Cease-and-Desist Letters
Whether received or issued: in competition law cease-and-desist letters, speed and a clear strategy are essential.
What a competition law cease-and-desist letter demands
A cease-and-desist letter is an out-of-court demand to stop infringing conduct in the future. It is issued by competitors or qualified trade associations and almost always contains four demands:
- Injunction – with a penalty-backed undertaking
- Disclosure of the nature and extent of the violation
- Acknowledgement of liability for damages
- Reimbursement of cease-and-desist costs
Typical grounds: misleading advertising or price information, defective T&Cs or missing mandatory disclosures, unfair practices on online marketplaces, unlawful top-position claims such as "No. 1" or "test winner".

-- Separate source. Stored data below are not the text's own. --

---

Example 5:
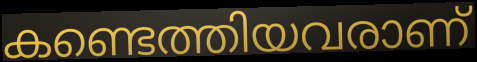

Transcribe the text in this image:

കണ്ടെത്തിയവരാണ്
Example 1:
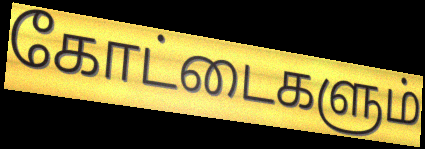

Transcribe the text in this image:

கோட்டைகளும்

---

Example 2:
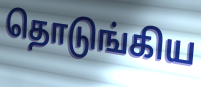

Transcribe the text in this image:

தொடுங்கிய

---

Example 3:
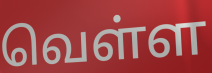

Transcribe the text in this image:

வெள்ள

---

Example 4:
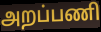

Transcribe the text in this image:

அறப்பணி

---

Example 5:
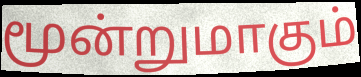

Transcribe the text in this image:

மூன்றுமாகும்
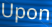
Upon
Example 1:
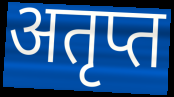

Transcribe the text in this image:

अतृप्त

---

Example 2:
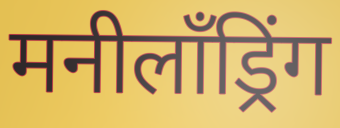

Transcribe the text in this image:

मनीलॉंड्रिंग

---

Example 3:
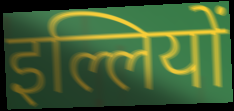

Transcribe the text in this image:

इल्लियों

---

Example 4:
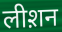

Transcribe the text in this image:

लीश़न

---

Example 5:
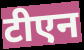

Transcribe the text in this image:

टीएन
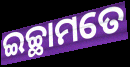
ଇଚ୍ଛାମତେ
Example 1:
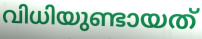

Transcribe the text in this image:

വിധിയുണ്ടായത്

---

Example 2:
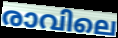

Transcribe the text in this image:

രാവിലെ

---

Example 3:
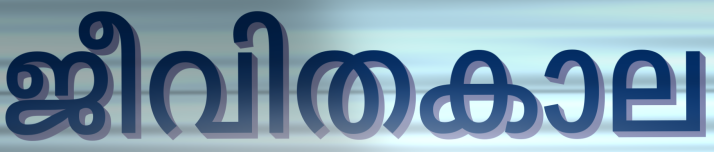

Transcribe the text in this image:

ജീവിതകാല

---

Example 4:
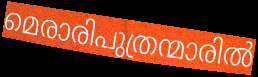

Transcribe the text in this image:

മെരാരിപുത്രന്മാരിൽ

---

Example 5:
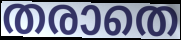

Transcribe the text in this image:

തരാതെ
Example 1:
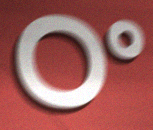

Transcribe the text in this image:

ଠଂ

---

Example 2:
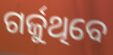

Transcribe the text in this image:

ଗର୍ଜୁଥିବେ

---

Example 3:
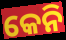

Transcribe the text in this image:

କେନି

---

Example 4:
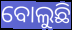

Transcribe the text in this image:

ବୋଲୁଛି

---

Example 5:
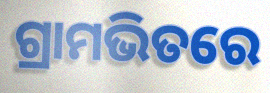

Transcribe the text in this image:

ଗ୍ରାମଭିତରେ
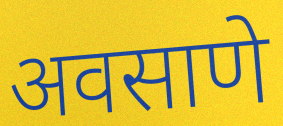
अवसाणे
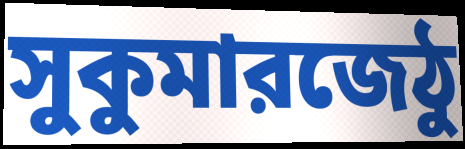
সুকুমারজেঠু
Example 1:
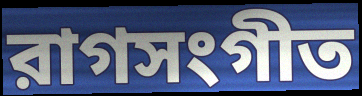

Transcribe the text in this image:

রাগসংগীত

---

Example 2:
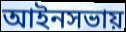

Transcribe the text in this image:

আইনসভায়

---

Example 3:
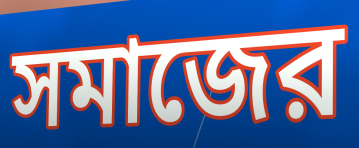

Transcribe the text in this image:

সমাজের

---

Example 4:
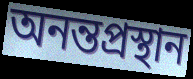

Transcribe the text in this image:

অনন্তপ্রস্থান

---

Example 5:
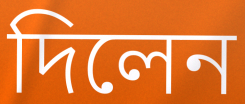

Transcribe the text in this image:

দিলেন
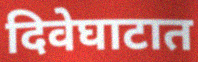
दिवेघाटात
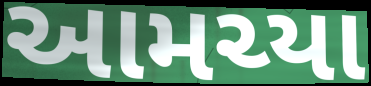
આમચ્યા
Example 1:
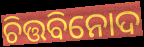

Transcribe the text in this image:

ଚିତ୍ତବିନୋଦ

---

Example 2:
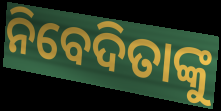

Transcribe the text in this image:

ନିବେଦିତାଙ୍କୁ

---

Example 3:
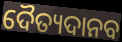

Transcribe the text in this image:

ଦୈତ୍ୟଦାନବ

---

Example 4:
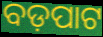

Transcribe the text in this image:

ବଡ଼ପାଟ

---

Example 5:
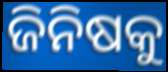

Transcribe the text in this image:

ଜିନିଷକୁ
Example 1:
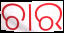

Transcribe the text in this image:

ଚାର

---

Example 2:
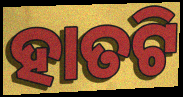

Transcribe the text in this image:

ହାତଟି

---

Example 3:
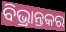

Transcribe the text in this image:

ବିଭ୍ରାନ୍ତକର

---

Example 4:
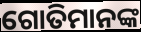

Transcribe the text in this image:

ଗୋତିମାନଙ୍କ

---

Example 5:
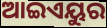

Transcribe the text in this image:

ଆଇଏୟୁର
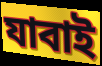
যাবাই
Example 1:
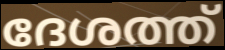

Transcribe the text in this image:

ദേശത്ത്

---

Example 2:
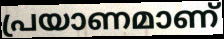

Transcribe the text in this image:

പ്രയാണമാണ്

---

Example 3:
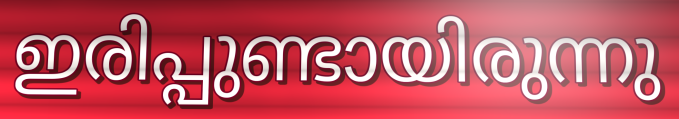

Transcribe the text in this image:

ഇരിപ്പുണ്ടായിരുന്നു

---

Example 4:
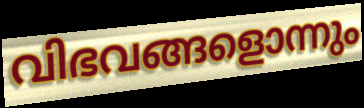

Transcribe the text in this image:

വിഭവങ്ങളൊന്നും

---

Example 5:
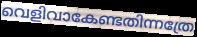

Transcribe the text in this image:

വെളിവാകേണ്ടതിന്നത്രേ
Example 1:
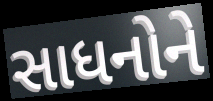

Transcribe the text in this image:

સાધનોને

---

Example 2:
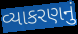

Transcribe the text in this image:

વ્યાકરણનું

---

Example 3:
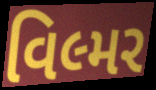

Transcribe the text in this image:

વિલ્મર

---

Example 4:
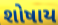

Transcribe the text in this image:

શોષાય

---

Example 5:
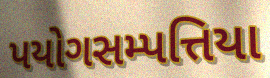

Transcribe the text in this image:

પયોગસમ્પત્તિયા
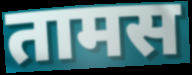
तामस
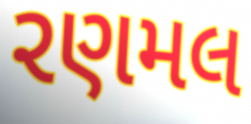
રણમલ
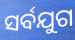
ସର୍ବଯୁଗ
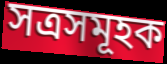
সত্ৰসমূহক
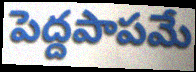
పెద్దపాపమే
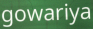
gowariya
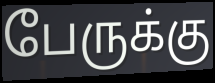
பேருக்கு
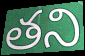
తని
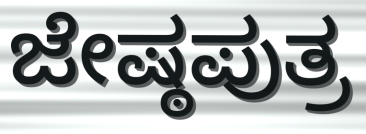
ಜೇಷ್ಠಪುತ್ರ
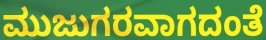
ಮುಜುಗರವಾಗದಂತೆ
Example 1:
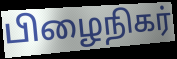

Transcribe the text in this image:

பிழைநிகர்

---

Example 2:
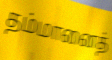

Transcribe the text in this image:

தம்மானைத்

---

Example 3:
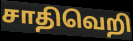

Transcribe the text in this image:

சாதிவெறி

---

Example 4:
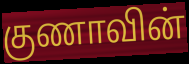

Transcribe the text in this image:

குணாவின்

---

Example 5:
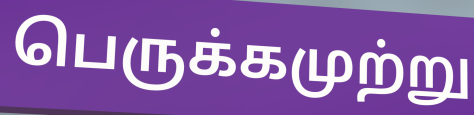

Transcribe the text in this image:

பெருக்கமுற்று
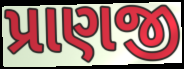
પ્રાણજી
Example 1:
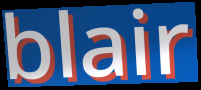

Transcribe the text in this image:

blair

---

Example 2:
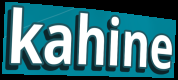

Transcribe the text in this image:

kahine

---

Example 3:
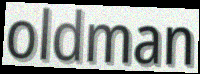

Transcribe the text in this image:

oldman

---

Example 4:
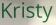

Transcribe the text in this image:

Kristy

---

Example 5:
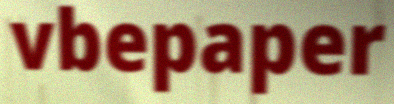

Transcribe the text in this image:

vbepaper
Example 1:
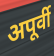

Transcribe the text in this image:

अपूर्वी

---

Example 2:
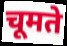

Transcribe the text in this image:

चूमते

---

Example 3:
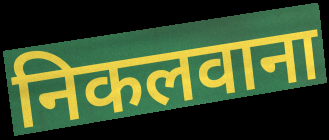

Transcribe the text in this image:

निकलवाना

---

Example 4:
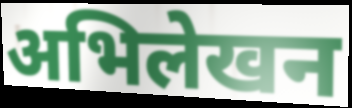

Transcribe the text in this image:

अभिलेखन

Received a cease-and-desist letter – what now?
Is the cease-and-desist letter actually justified? Not every cease-and-desist letter is legally sound. We assess whether a competition violation actually exists, whether the sender has the right to issue the letter and whether all formal requirements have been met.
Is the cease-and-desist undertaking too broadly worded? The attached undertaking almost always goes beyond what is legally necessary. Anyone who signs it unchanged commits to more than necessary – with long-term consequences.

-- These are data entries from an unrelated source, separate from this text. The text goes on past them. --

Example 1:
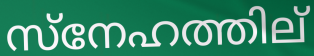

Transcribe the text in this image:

സ്നേഹത്തില്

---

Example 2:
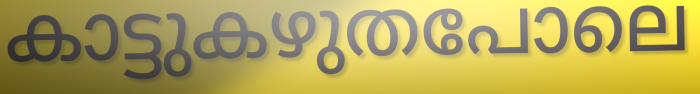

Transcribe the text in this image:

കാട്ടുകഴുതപോലെ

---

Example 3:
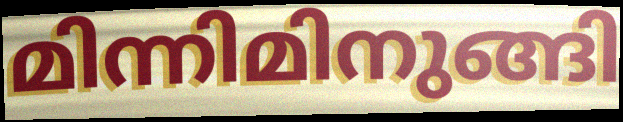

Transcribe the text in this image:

മിന്നിമിനുങ്ങി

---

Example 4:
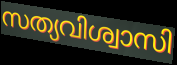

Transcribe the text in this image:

സത്യവിശ്വാസി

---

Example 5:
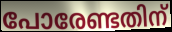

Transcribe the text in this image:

പോരേണ്ടതിന്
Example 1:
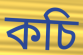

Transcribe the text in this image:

কচি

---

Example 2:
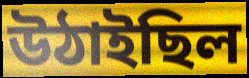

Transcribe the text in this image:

উঠাইছিল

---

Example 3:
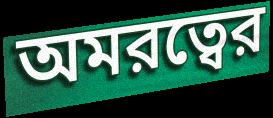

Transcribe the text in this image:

অমরত্বের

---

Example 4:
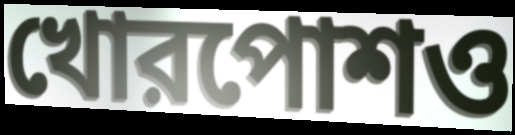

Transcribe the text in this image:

খোরপোশও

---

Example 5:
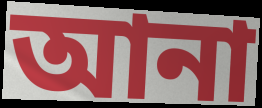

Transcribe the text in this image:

আনা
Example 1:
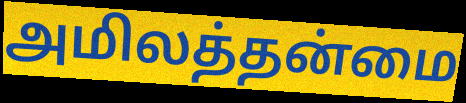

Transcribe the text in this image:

அமிலத்தன்மை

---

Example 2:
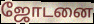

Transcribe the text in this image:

ஜோடனை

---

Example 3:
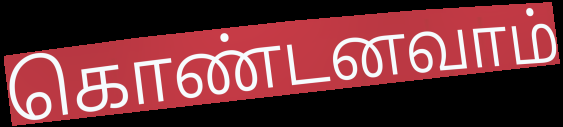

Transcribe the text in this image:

கொண்டனவாம்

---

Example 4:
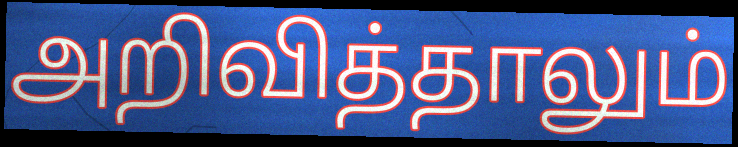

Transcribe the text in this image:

அறிவித்தாலும்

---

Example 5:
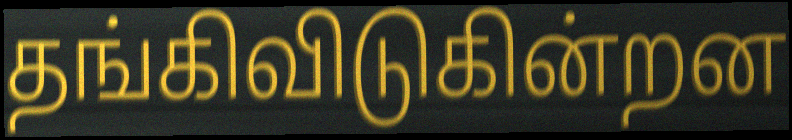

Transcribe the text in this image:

தங்கிவிடுகின்றன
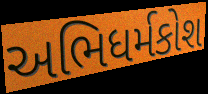
અભિધર્મકોશ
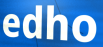
edho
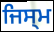
ਜਿਸ੍ਮ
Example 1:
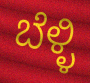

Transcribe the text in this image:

ಬೆಳ್ಳಿ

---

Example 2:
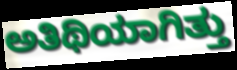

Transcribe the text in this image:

ಅತಿಥಿಯಾಗಿತ್ತು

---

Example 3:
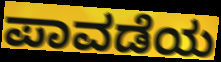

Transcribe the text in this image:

ಪಾವಡೆಯ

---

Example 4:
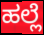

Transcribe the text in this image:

ಹಲ್ಲೆ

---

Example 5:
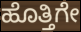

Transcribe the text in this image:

ಹೊತ್ತಿಗೇ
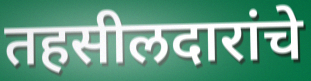
तहसीलदारांचे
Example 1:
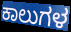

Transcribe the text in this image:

ಕಾಲುಗಳ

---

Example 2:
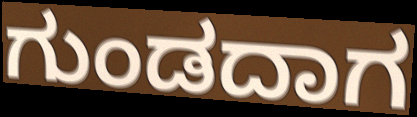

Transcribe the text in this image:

ಗುಂಡದಾಗ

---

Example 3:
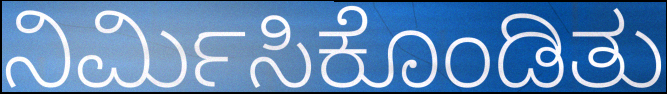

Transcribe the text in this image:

ನಿರ್ಮಿಸಿಕೊಂಡಿತು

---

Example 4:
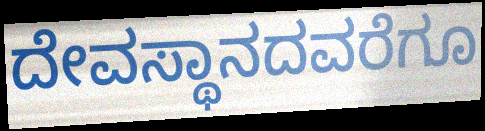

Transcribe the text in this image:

ದೇವಸ್ಥಾನದವರೆಗೂ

What are the alternatives? Depending on the individual case, a modified cease-and-desist undertaking, a protective brief or entering settlement negotiations may be the better solution. We advise you – and act immediately where necessary.
Taking action against competitors
When a competitor gains an advantage through unfair practices, this harms not only you but distorts the entire market. We review your competitors' conduct for compliance with the UWG (Unfair Competition Act) and develop a strategy that acts quickly and is legally sound.